_TRY IT:_ Leaving out all pictures, return the records word for word.

Top of THE DATA

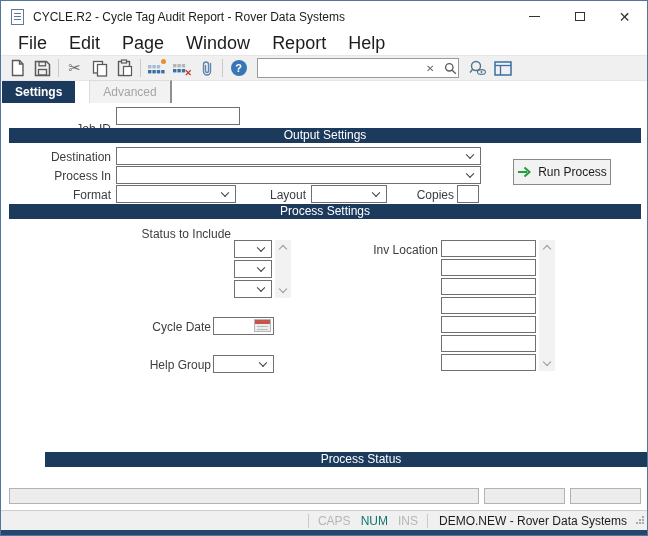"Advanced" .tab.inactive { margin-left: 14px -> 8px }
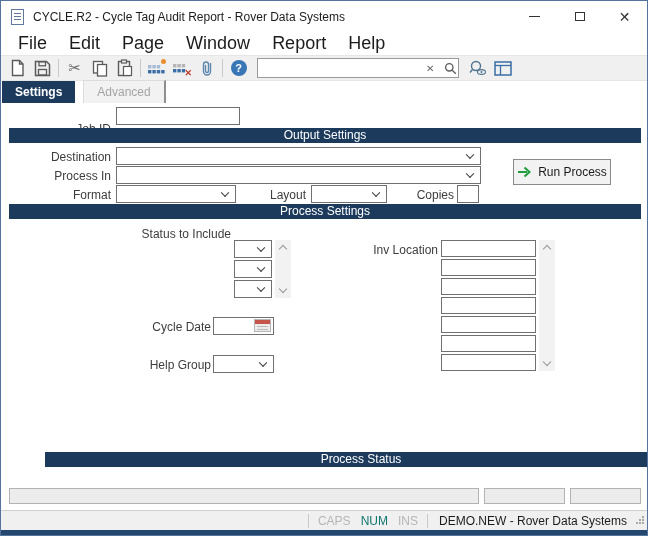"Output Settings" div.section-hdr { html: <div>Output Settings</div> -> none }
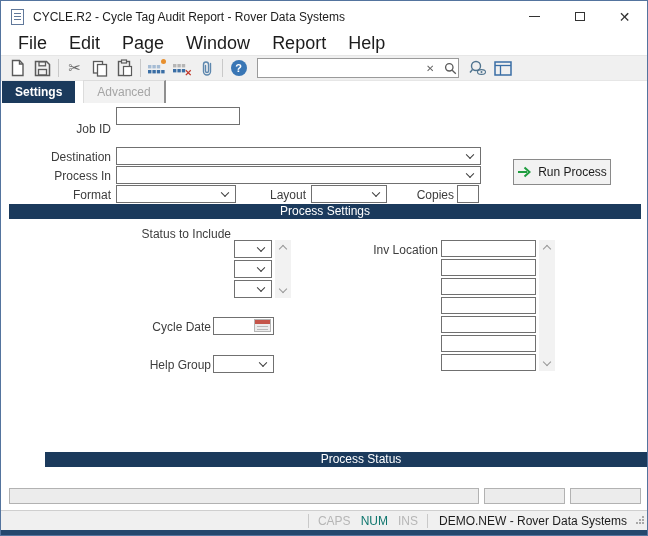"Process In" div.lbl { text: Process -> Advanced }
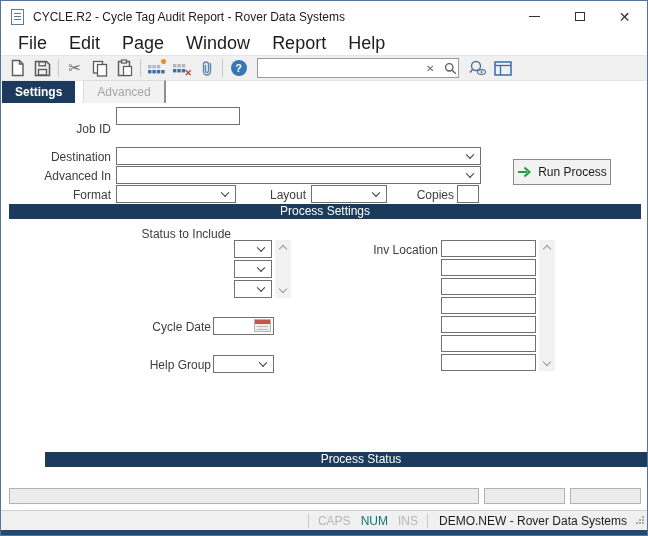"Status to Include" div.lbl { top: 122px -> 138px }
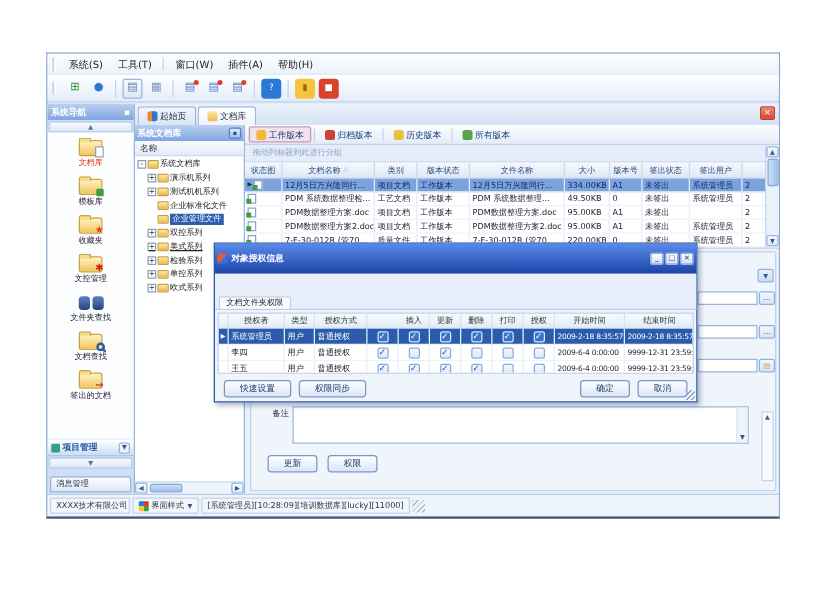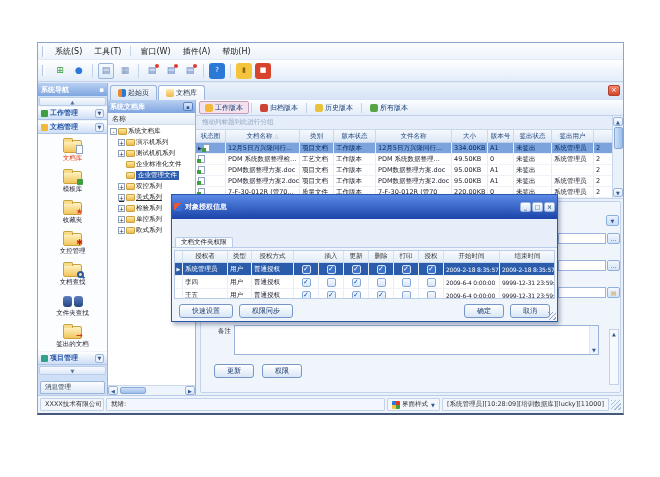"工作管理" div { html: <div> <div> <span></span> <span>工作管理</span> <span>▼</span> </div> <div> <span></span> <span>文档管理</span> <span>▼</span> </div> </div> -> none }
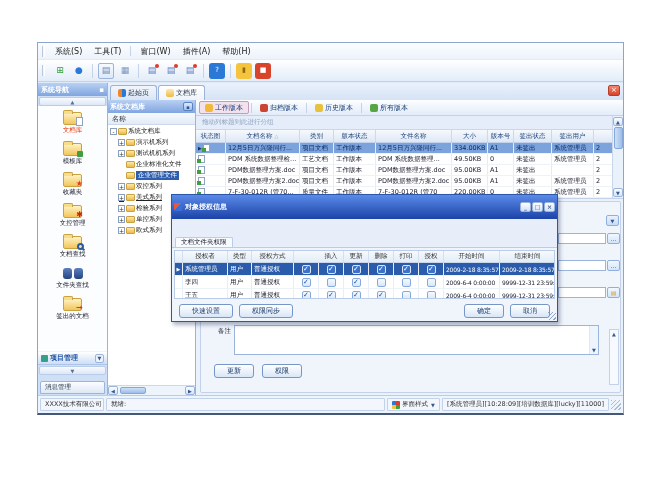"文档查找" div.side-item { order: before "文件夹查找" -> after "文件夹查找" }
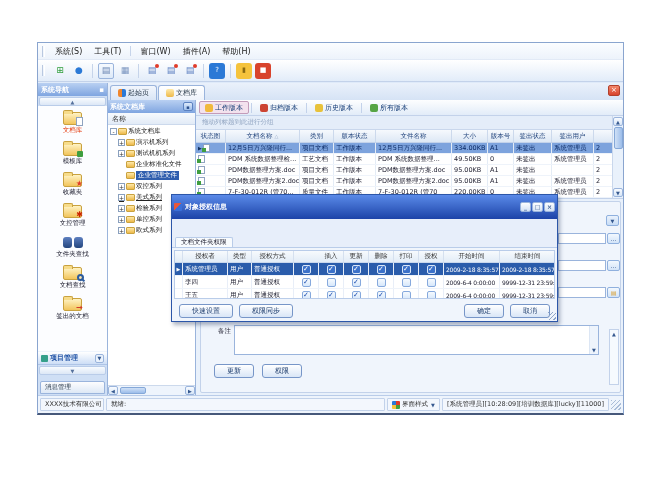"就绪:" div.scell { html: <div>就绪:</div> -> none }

Bottom of THE DATA

_EXERCISE SOLUTION:_
"Advanced" .tab.inactive { margin-left: 14px -> 8px }
"Output Settings" div.section-hdr { html: <div>Output Settings</div> -> none }
"Process In" div.lbl { text: Process -> Advanced }
"Status to Include" div.lbl { top: 122px -> 138px }
"工作管理" div { html: <div> <div> <span></span> <span>工作管理</span> <span>▼</span> </div> <div> <span></span> <span>文档管理</span> <span>▼</span> </div> </div> -> none }
"文档查找" div.side-item { order: before "文件夹查找" -> after "文件夹查找" }
"就绪:" div.scell { html: <div>就绪:</div> -> none }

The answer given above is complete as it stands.